I shook my wrist, transmuting my sabre into hilt form. With a flicker of willpower, a smoking garnet blade extended from the hilt. The guarda official blinked at it with an expression not unlike relief, because no average scion would have a weapon like that, which meant he was right to trust me.
“Stay with us,” I told him.
“Can—my lord—I should radio it in.”
“Radio it in, then. Send help to my side. Then follow.” The man fumbled for the wireless rad
io in his belt, and trailed us as we began to run to the SUVs.
By the time we were abreast of the cordoned-off fountain, we could see the kidnapper’s frustrated expressions as they stared at the barriers. Their confusion didn’t last long, though. One raised a shout and pointed toward me. Five of them pulled bladed weapons and stood their ground, while two others grabbed Max by the arms and hustled him down a walking path away from the cars.
“You’re faster,” I said to Brand. “Go after Max. I’ll handle the others.”
“There’s five of them,” Brand said calmly. His face had gone blank, and he had a switchblade in hand. I don’t even know where he’d hidden it in his running shorts.
“So? You need me to take your guys, too?” I asked.
He gave me a cool look, but peeled off and ran to flank the men who had Max. He could hold his own against two men, especially if Max was able to grief the person restraining him. I’d have to trust in that—I needed to focus on my own fight.
None of the men coming toward me had guns—just knife blades and a single sword. The one with the sword ran in the lead. I held up my garnet sabre blade and met his swing. My blade sheared off the last foot of his blade, leaving him with a small, broken edge. The man swore and backpedaled. I didn’t follow. I let the moment settle, to see what they’d do next. I also ran a finger across my thigh sigil, releasing Shield. Faceted light spread—and sunk—into my skin.
“You will yield,” I told them. “It’s as simple as that. The boy is mine. He is under my protection. Do you know who I am, and what I could do to you?”

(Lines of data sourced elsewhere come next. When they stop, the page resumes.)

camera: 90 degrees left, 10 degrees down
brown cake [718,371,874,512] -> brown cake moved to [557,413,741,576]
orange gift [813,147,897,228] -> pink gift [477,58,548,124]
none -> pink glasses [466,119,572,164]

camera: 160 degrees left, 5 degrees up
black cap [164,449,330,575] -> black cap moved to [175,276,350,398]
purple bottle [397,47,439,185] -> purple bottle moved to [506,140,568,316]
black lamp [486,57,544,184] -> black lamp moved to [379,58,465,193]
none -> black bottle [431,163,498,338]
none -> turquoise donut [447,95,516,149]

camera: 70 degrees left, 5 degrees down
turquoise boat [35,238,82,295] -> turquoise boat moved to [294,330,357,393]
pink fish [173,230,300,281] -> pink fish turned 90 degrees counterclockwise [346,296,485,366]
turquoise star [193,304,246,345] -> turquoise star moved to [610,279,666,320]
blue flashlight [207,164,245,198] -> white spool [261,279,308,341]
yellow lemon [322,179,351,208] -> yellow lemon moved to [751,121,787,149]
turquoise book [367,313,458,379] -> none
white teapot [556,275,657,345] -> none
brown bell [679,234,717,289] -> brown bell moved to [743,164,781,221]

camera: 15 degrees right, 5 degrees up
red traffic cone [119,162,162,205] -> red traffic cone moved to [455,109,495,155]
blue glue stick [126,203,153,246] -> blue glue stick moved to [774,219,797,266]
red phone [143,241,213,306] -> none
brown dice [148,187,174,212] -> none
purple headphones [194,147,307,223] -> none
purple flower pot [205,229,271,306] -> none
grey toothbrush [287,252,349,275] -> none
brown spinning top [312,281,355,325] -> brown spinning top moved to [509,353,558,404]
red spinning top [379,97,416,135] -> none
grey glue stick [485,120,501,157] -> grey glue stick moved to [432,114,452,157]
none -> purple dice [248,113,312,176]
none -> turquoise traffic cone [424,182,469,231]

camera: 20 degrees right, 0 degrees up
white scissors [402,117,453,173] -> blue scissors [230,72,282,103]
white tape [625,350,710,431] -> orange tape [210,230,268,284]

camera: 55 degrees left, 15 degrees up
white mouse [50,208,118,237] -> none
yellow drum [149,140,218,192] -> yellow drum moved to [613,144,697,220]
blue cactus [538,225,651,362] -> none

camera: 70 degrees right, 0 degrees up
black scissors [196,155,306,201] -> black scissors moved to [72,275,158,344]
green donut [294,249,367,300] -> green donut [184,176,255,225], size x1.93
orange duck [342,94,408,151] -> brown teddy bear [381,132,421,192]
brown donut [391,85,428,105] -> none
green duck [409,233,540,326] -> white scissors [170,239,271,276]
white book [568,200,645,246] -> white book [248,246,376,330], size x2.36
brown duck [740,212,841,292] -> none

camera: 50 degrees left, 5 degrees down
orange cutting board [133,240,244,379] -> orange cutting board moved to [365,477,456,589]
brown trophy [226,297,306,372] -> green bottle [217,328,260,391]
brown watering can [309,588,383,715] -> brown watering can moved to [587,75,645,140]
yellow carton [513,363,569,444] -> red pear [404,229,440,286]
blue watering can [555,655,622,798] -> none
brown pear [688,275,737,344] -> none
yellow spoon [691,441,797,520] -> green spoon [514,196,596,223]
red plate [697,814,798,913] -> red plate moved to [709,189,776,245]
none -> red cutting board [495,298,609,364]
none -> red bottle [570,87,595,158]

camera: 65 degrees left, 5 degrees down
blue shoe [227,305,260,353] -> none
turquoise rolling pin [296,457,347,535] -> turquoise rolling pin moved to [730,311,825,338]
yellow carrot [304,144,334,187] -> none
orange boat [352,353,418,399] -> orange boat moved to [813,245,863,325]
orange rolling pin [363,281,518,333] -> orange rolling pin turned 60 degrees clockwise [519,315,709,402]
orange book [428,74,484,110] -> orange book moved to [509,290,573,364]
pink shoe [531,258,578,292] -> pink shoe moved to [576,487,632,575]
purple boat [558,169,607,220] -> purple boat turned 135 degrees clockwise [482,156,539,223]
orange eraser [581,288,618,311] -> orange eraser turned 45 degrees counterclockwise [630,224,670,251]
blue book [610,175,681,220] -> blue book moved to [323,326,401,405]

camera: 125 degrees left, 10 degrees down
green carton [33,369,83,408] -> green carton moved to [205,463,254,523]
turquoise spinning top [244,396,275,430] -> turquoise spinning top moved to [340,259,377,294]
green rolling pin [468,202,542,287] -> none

The man with the sword—average face, brown hair, brown eyes— gave me a surprisingly heavy look. “Yes, sir, I surely do. We don’t have a choice in this, though.”
He held up his hand and twisted his fingers in quick gestures. Two of the men veered off to my left; two went right; and he stayed in front.
Two came at me first, one from each side. I jumped at the one on my left. He dodged my sword and swiped at my wrist tendons. My Shield deflected it with a sizzle. I blocked his next thrust with a Shielded forearm, spun back, and parried the second kidnapper’s stab. They disengaged immediately while a third kidnapper danced in with a slice, withdrawing before I could counter. My Shield sparked and saved me, filling the air with a smoky leak of energy.